The tendency so far has been, since some of us are not paid
specifically to work on the relevant code, that once pull requests are
suggested, the discussion gets going for a few days and then falls
off. And eventually, once the API is stable it will fall off
altogether to almost zero. That last reason is the main reason for why
a TLP will not suit us, as TLP are encouraged to stay active and
develop new features for their libraries or get shutdown.
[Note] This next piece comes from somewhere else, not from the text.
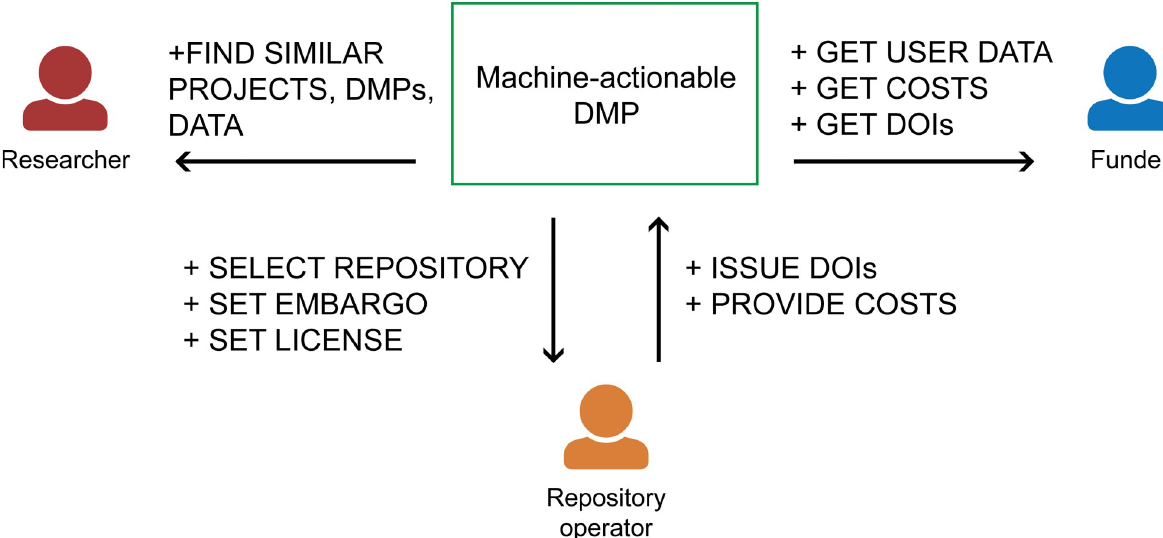
Fig 3. Stakeholder interactions. Examples of stakeholder interactions within the ecosystem of maDMPs. Stakeholders communicate with each other by exchanging information through DMPs. For example, a repository operator can select a proper repository, set an embargo period, and assign a correct license to data submitted by researchers. In return, a system acting on behalf of a repository operator provides a list of DOIs assigned to the data and provides information on costs of storage and preservation. This in turn can be accessed by a funder to check how the DMP was implemented. Researchers can browse DMP catalogues using a variety of filters that allows them to discover projects using similar methodologies or infrastructure or producing similar outputs. DMP, data management plan; DOI, digital object identifier; maDMP, machine- actionable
It is also
why commons would be useful to us, but we are a little worried about
having to have users subscribe to a high-traffic mailing list to
discuss the API.

All of those concerns are dealt with by the opt-in nature of
GitHub/etc. issues/pull requests, where you can specifically watch a
given discussion; watch an entire repository for as long as necessary;
or switch from watching to just star a repository for future
reference, but not watch it, and hence not get notifications about it.

One option may be that if the process for having GitHub issues send
notifications to the mailing list is working fairly well could we have
the majority of our casual contributors watch a repository there to
interact with pull requests and the core contributors subscribe to
this mailing list. I gather that we would need to use Apache Jira for
issues instead of GitHub issues. Is it possible to watch an entire
project in Jira and get notifications about all discussion for a
period of time or is the Apache Jira setup to not send that level of
notifications (only infrequently administered Jira and I realise that
they are all setup differently so just clarifying that).